The final countdown is under way to the biggest change in the history of the Ironbridge Gorge Museum.
Story of how visionaries of the 1950s and 1960s laid the foundations for world-beating museum in the Ironbridge Gorge
Museum sites have closed in preparation for reopening under entirely new management, thanks to a takeover by the National Trust, which will mark the start of a new chapter in the museum’s story.
So let’s take a trip down memory lane to remember some of the key events over the years and the debt owed to the pioneers and visionaries who led the way in ensuring that industrial relics in the Ironbridge Gorge were saved for future generations - which was a near-run thing.
Ironbridge Gorge Museum was set up in October 1967 but had it not been for efforts in the years before then there might not have been much to showcase. Amazingly both the icon of the Industrial Revolution, the Iron Bridge itself, and the Darby furnace, seen as the birthplace of the Industrial Revolution as it was here in Coalbrookdale in 1709 that Abraham Darby I first successfully smelted iron using coke instead of charcoal as a fuel, might have disappeared.
There is a story that the Iron Bridge, which was then owned by Shropshire County Council, was once offered for scrap to a local company, Oakley Arnold of Broseley, so long as they would dismantle it. And in the early 1950s there was a serious danger that Darby’s furnace would be dismantled.

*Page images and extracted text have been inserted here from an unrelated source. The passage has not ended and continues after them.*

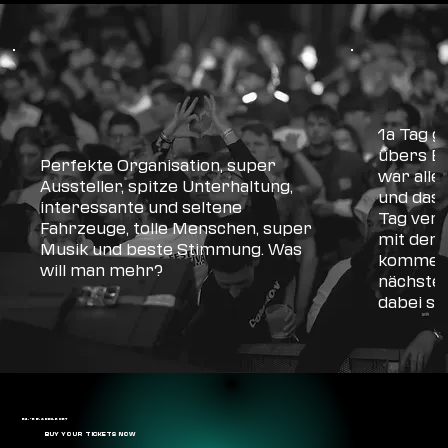
JULIA
U.
1a Tag g
übers E
TORSTEN
FOERTSCH
Perfekte Organisation, super
war alle
Aussteller, spitze Unterhaltung,
und das 
interessante und seltene
Tag vert
Fahrzeuge, tolle Menschen, super
mit dene
Musik und beste Stimmung. Was
kommen 
will man mehr?
nächste 
dabei sei
24. - 25. APRIL 2027
BUY YOUR TICKETS NOW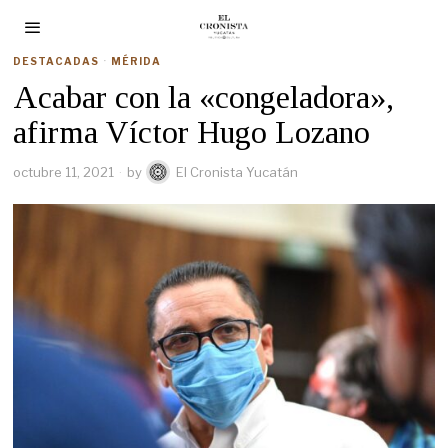
DESTACADAS
·
MÉRIDA
Acabar con la «congeladora»,
afirma Víctor Hugo Lozano
octubre 11, 2021
by
El Cronista Yucatán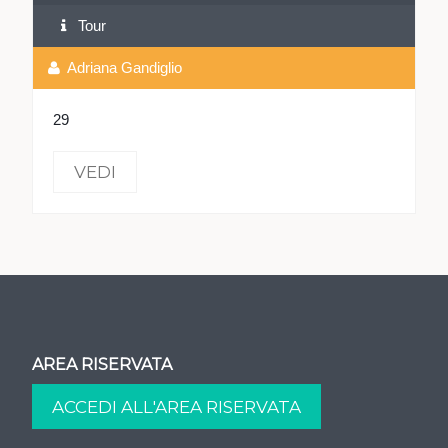
Tour
Adriana Gandiglio
29
VEDI
AREA RISERVATA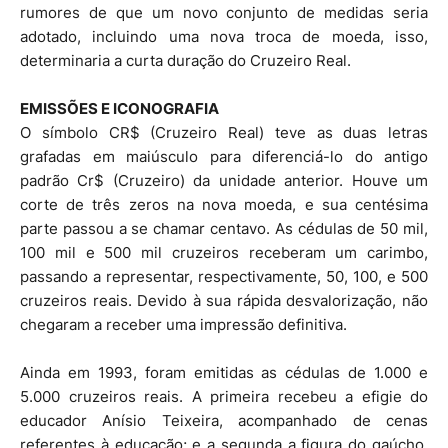
rumores de que um novo conjunto de medidas seria
adotado, incluindo uma nova troca de moeda, isso,
determinaria a curta duração do Cruzeiro Real.
EMISSÕES E ICONOGRAFIA
O símbolo CR$ (Cruzeiro Real) teve as duas letras
grafadas em maiúsculo para diferenciá-lo do antigo
padrão Cr$ (Cruzeiro) da unidade anterior. Houve um
corte de três zeros na nova moeda, e sua centésima
parte passou a se chamar centavo. As cédulas de 50 mil,
100 mil e 500 mil cruzeiros receberam um carimbo,
passando a representar, respectivamente, 50, 100, e 500
cruzeiros reais. Devido à sua rápida desvalorização, não
chegaram a receber uma impressão definitiva.
Ainda em 1993, foram emitidas as cédulas de 1.000 e
5.000 cruzeiros reais. A primeira recebeu a efigie do
educador Anísio Teixeira, acompanhado de cenas
referentes à educação; e a segunda a figura do gaúcho,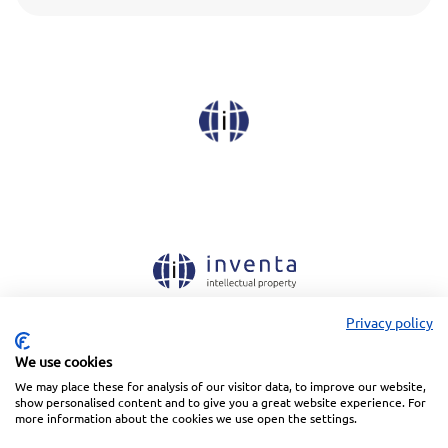
Privacy policy
Linkedin
Facebook
Instagram
Wechat
We use cookies
We may place these for analysis of our visitor data, to improve our website,
Subscreva a nossa Newsletter
show personalised content and to give you a great website experience. For
more information about the cookies we use open the settings.
Política de Privacidade
Termos de Utilização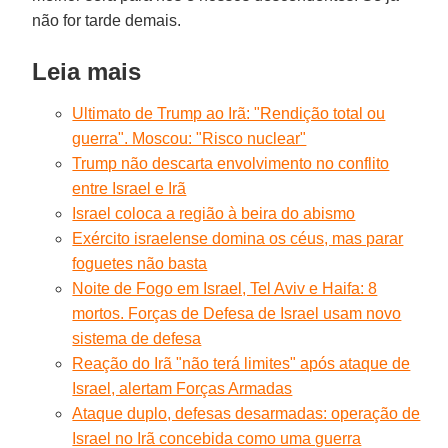
não for tarde demais.
Leia mais
Ultimato de Trump ao Irã: "Rendição total ou
guerra". Moscou: "Risco nuclear"
Trump não descarta envolvimento no conflito
entre Israel e Irã
Israel coloca a região à beira do abismo
Exército israelense domina os céus, mas parar
foguetes não basta
Noite de Fogo em Israel, Tel Aviv e Haifa: 8
mortos. Forças de Defesa de Israel usam novo
sistema de defesa
Reação do Irã "não terá limites" após ataque de
Israel, alertam Forças Armadas
Ataque duplo, defesas desarmadas: operação de
Israel no Irã concebida como uma guerra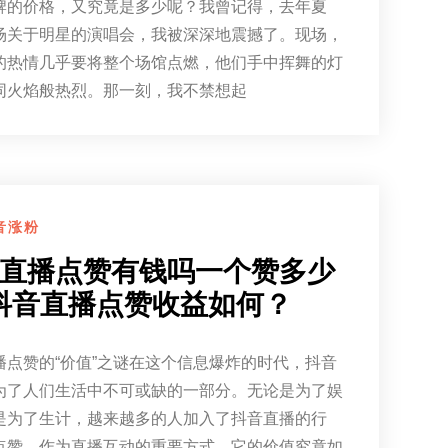
牌的价格，又究竟是多少呢？我曾记得，去年夏
场关于明星的演唱会，我被深深地震撼了。现场，
的热情几乎要将整个场馆点燃，他们手中挥舞的灯
同火焰般热烈。那一刻，我不禁想起
音涨粉
直播点赞有钱吗一个赞多少
抖音直播点赞收益如何？
播点赞的“价值”之谜在这个信息爆炸的时代，抖音
为了人们生活中不可或缺的一部分。无论是为了娱
是为了生计，越来越多的人加入了抖音直播的行
点赞，作为直播互动的重要方式，它的价值究竟如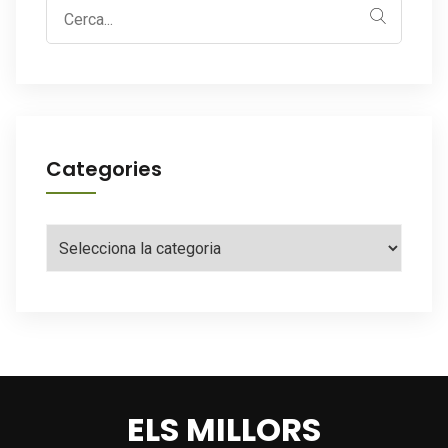
Search
for:
Categories
Categories
ELS MILLORS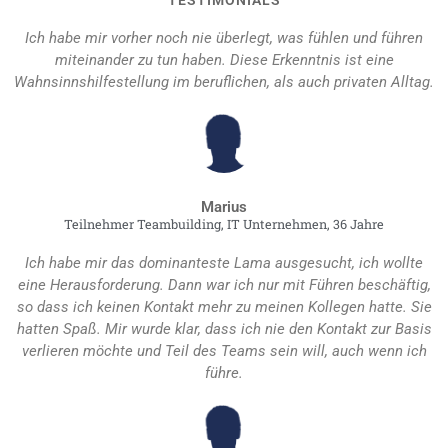
Ich habe mir vorher noch nie überlegt, was fühlen und führen
miteinander zu tun haben. Diese Erkenntnis ist eine
Wahnsinnshilfestellung im beruflichen, als auch privaten Alltag.
Marius
Teilnehmer Teambuilding, IT Unternehmen, 36 Jahre
Ich habe mir das dominanteste Lama ausgesucht, ich wollte
eine Herausforderung. Dann war ich nur mit Führen beschäftig,
so dass ich keinen Kontakt mehr zu meinen Kollegen hatte. Sie
hatten Spaß. Mir wurde klar, dass ich nie den Kontakt zur Basis
verlieren möchte und Teil des Teams sein will, auch wenn ich
führe.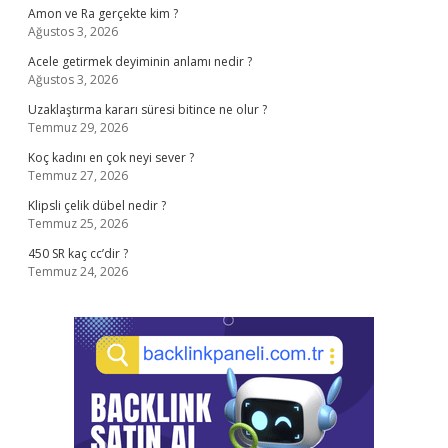
Amon ve Ra gerçekte kim ?
Ağustos 3, 2026
Acele getirmek deyiminin anlamı nedir ?
Ağustos 3, 2026
Uzaklaştırma kararı süresi bitince ne olur ?
Temmuz 29, 2026
Koç kadını en çok neyi sever ?
Temmuz 27, 2026
Klipsli çelik dübel nedir ?
Temmuz 25, 2026
450 SR kaç cc’dir ?
Temmuz 24, 2026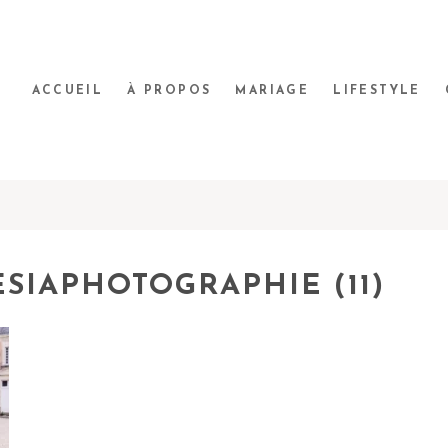
ACCUEIL
À PROPOS
MARIAGE
LIFESTYLE
SIAPHOTOGRAPHIE (11)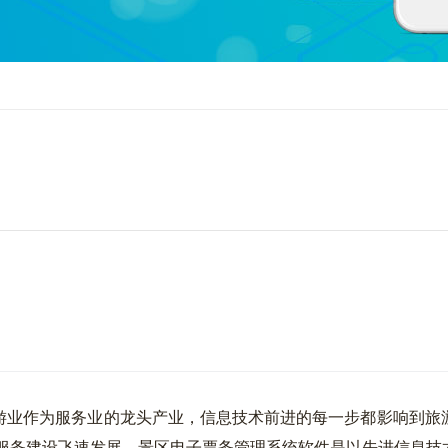
业作为服务业的龙头产业，信息技术前进的每一步都影响到旅游
息服务建设飞速发展。景区电子票务管理系统软件是以先进信息技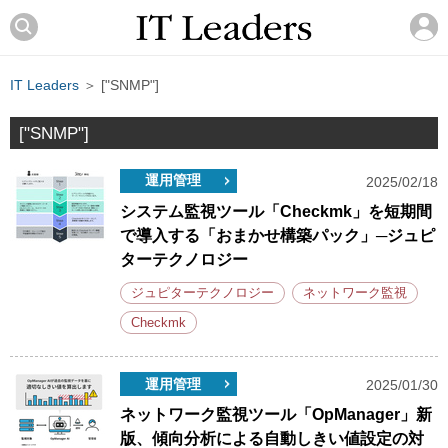
IT Leaders
＞ ["SNMP"]
["SNMP"]
運用管理
2025/02/18
システム監視ツール「Checkmk」を短期間
で導入する「おまかせ構築パック」─ジュピ
ターテクノロジー
ジュピターテクノロジー
ネットワーク監視
Checkmk
運用管理
2025/01/30
ネットワーク監視ツール「OpManager」新
版、傾向分析による自動しきい値設定の対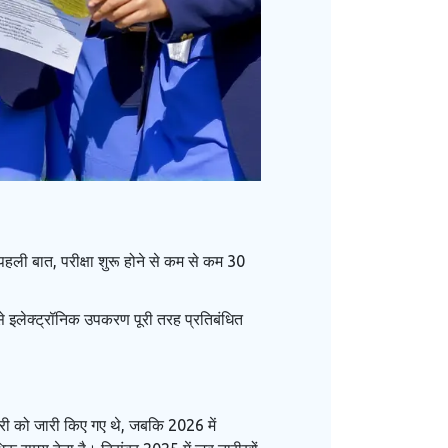
 पहली बात, परीक्षा शुरू होने से कम से कम 30
से इलेक्ट्रॉनिक उपकरण पूरी तरह प्रतिबंधित
ी को जारी किए गए थे, जबकि 2026 में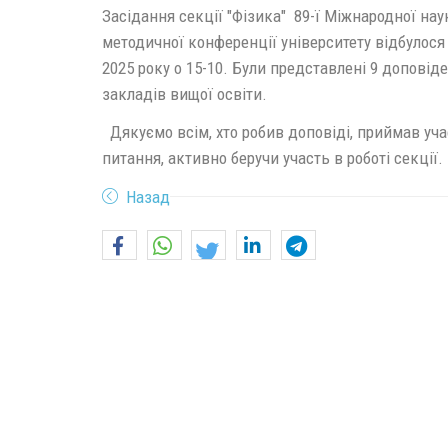
Засідання секції "Фізика" 89-ї Міжнародної нау
методичної конференції університету відбулося
2025 року о 15-10. Були представлені 9 доповідей
закладів вищої освіти.
Дякуємо всім, хто робив доповіді, приймав уча
питання, активно беручи участь в роботі секції
Назад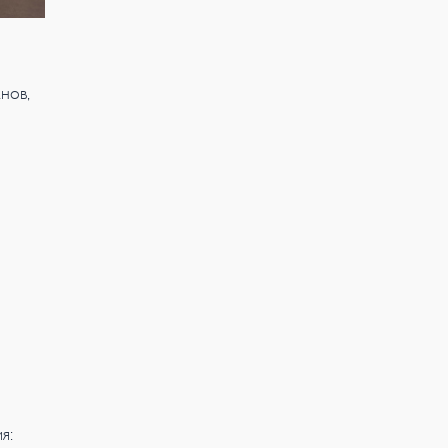
нов,
я: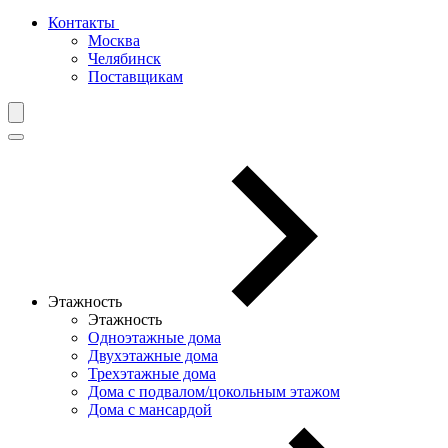
Контакты
Москва
Челябинск
Поставщикам
Этажность
Этажность
Одноэтажные дома
Двухэтажные дома
Трехэтажные дома
Дома с подвалом/цокольным этажом
Дома с мансардой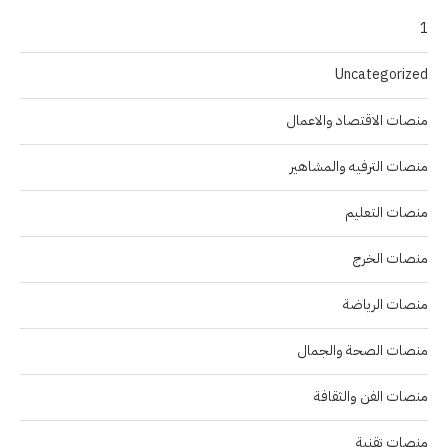
1
Uncategorized
منصات الاقتصاد والاعمال
منصات الترفيه والمشاهير
منصات التعليم
منصات الخرج
منصات الرياضة
منصات الصحة والجمال
منصات الفن والثقافة
منصات تقنية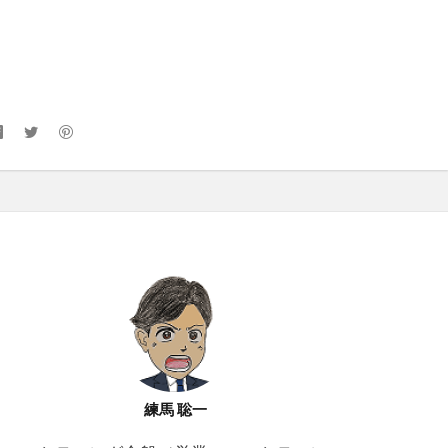
練馬 聡一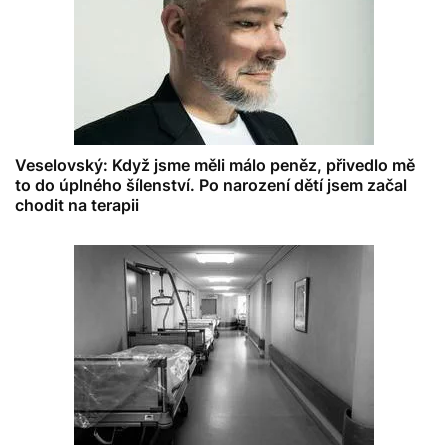
Veselovský: Když jsme měli málo peněz, přivedlo mě
to do úplného šílenství. Po narození dětí jsem začal
chodit na terapii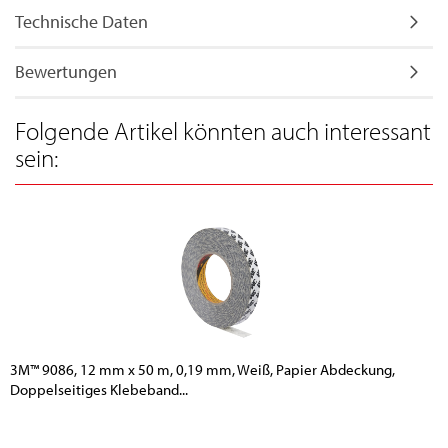
Technische Daten
Bewertungen
Folgende Artikel könnten auch interessant
sein:
3M™ 9086, 12 mm x 50 m, 0,19 mm, Weiß, Papier Abdeckung,
Doppelseitiges Klebeband...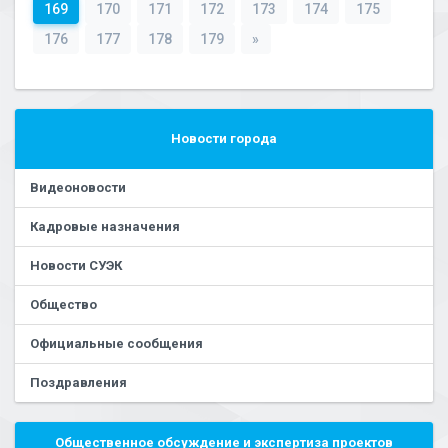
169
170
171
172
173
174
175
176
177
178
179
»
Новости города
Видеоновости
Кадровые назначения
Новости СУЭК
Общество
Официальные сообщения
Поздравления
Общественное обсуждение и экспертиза проектов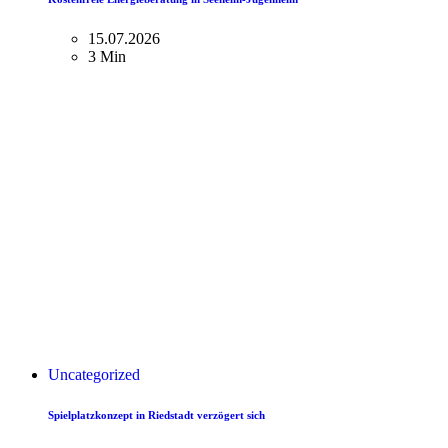
15.07.2026
3 Min
Uncategorized
Spielplatzkonzept in Riedstadt verzögert sich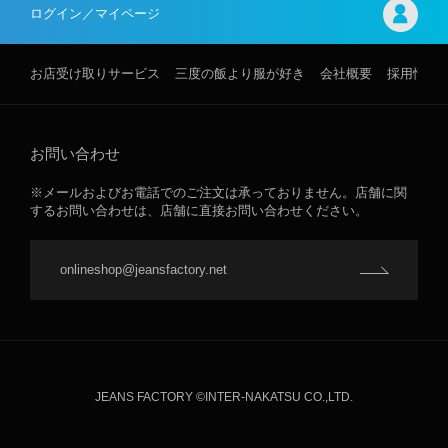
ログイン／マイページ
お店受け取りサービス
三度の飯より服が好き
会社概要
採用情報
お問い合わせ
※メールおよびお電話でのご注文は承っておりません。店舗に関
するお問い合わせは、店舗に直接お問い合わせください。
onlineshop@jeansfactory.net
JEANS FACTORY ©INTER-NAKATSU CO.,LTD.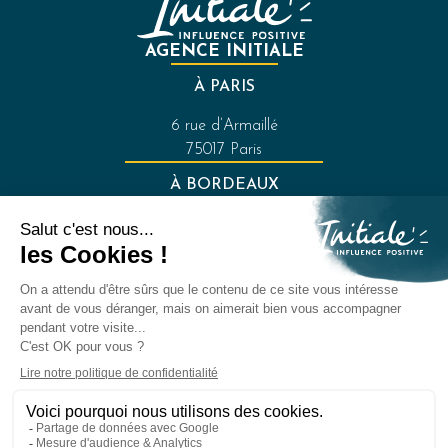
AGENCE INITIALE
À PARIS
6 rue d’Armaillé
75017 Paris
À BORDEAUX
121 rue de la Croix-de-Seguey
33000 Bordeaux
FAQ
Mentions légales
Politique de confidentialité
07 69 95 64 68
bonjour@agence-initiale.fr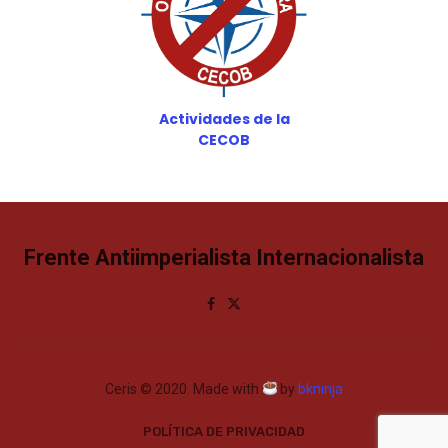
Actividades de la
CECOB
Frente Antiimperialista Internacionalista
Ceris © 2020. Made with
by
bkninja
POLÍTICA DE PRIVACIDAD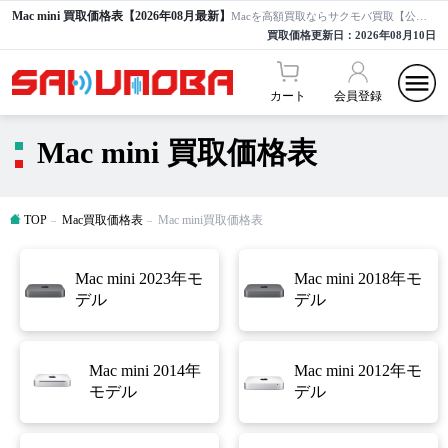
Mac mini 買取価格表【2026年08月最新】
Macを高額買取ならサクモバ買取【公式】
買取価格更新日：
2026年08月10日
カート
会員登録
Mac mini 買取価格表
TOP
Mac買取価格表
Mac mini買取価格表
Mac mini 2023年モ
Mac mini 2018年モ
デル
デル
Mac mini 2014年
Mac mini 2012年モ
モデル
デル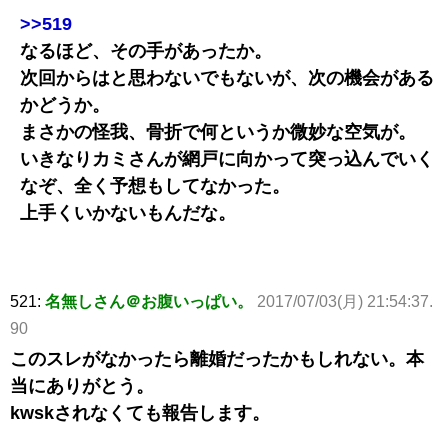
>>519
なるほど、その手があったか。
次回からはと思わないでもないが、次の機会がある
かどうか。
まさかの怪我、骨折で何というか微妙な空気が。
いきなりカミさんが網戸に向かって突っ込んでいく
なぞ、全く予想もしてなかった。
上手くいかないもんだな。
521:
名無しさん＠お腹いっぱい。
2017/07/03(月) 21:54:37.
90
このスレがなかったら離婚だったかもしれない。本
当にありがとう。
kwskされなくても報告します。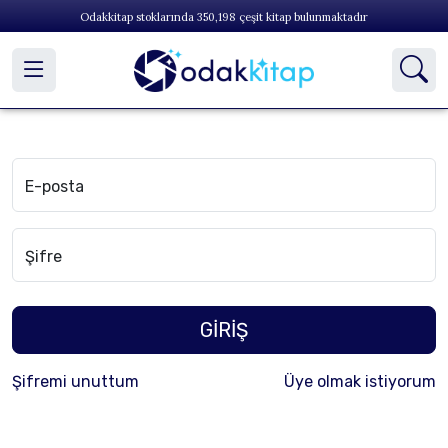
Odakkitap stoklarında
350,198
çeşit kitap bulunmaktadır
E-posta
Şifre
GİRİŞ
Şifremi unuttum
Üye olmak istiyorum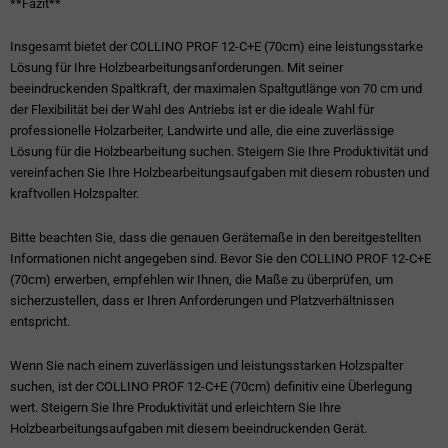
**Fazit**
Insgesamt bietet der COLLINO PROF 12-C+E (70cm) eine leistungsstarke
Lösung für Ihre Holzbearbeitungsanforderungen. Mit seiner
beeindruckenden Spaltkraft, der maximalen Spaltgutlänge von 70 cm und
der Flexibilität bei der Wahl des Antriebs ist er die ideale Wahl für
professionelle Holzarbeiter, Landwirte und alle, die eine zuverlässige
Lösung für die Holzbearbeitung suchen. Steigern Sie Ihre Produktivität und
vereinfachen Sie Ihre Holzbearbeitungsaufgaben mit diesem robusten und
kraftvollen Holzspalter.
Bitte beachten Sie, dass die genauen Gerätemaße in den bereitgestellten
Informationen nicht angegeben sind. Bevor Sie den COLLINO PROF 12-C+E
(70cm) erwerben, empfehlen wir Ihnen, die Maße zu überprüfen, um
sicherzustellen, dass er Ihren Anforderungen und Platzverhältnissen
entspricht.
Wenn Sie nach einem zuverlässigen und leistungsstarken Holzspalter
suchen, ist der COLLINO PROF 12-C+E (70cm) definitiv eine Überlegung
wert. Steigern Sie Ihre Produktivität und erleichtern Sie Ihre
Holzbearbeitungsaufgaben mit diesem beeindruckenden Gerät.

Happily the Iron Bridge - which is today owned by Telford & Wrekin Council and in the care of English Heritage - survived long enough for another revolution to take hold, in attitudes to industrial history, partly spurred by the historian Arthur Raistrick. His 1953 book "Dynasty of Ironfounders: The Darbys and Coalbrookdale" helped kindle interest in the relics and artifacts in the Ironbridge Gorge.

And it was the foresight of his friend Fred Williams, the boss of the Coalbrookdale Company, which led to the furnace site being excavated in 1958. Fred got the financial backing of Allied Ironfounders Ltd, the group of which the company was a part, to set up a small museum at Coalbrookdale in 1959.
That might have been all there was had it not been for the advent of Dawley New Town. Dawley Development Corporation, the body charged with creating the new town, was also interested in the area’s past, and did a survey of the industrial relics in the early 1960s.

On February 3, 1967, it convened a meeting to consider setting up a museum trust, and on October 15 that year the Ironbridge Gorge Museum was registered as a company.
In 1968 the Dawley New Town concept was expanded to become Telford New Town, and Telford Development Corporation gave crucial support to the embryonic museum.

There have been a series of milestones since. These include: 1971, Neil Cossons became first museum director; March 31, 1973, official opening of Blists Hill open air museum; 1977, Museum of the Year Award; 1978, European Museum of the Year award; November 1986, Unesco announcement that it had chosen the Ironbridge Gorge as a World Heritage Site, underlying its international importance.
To this can now be added 2026, with the bowing out of the charitable trust which, with the help of so many local volunteers, transformed a widespread and motley estate of ruins and relics into a museum of international standing.
National Trust - now it’s your turn.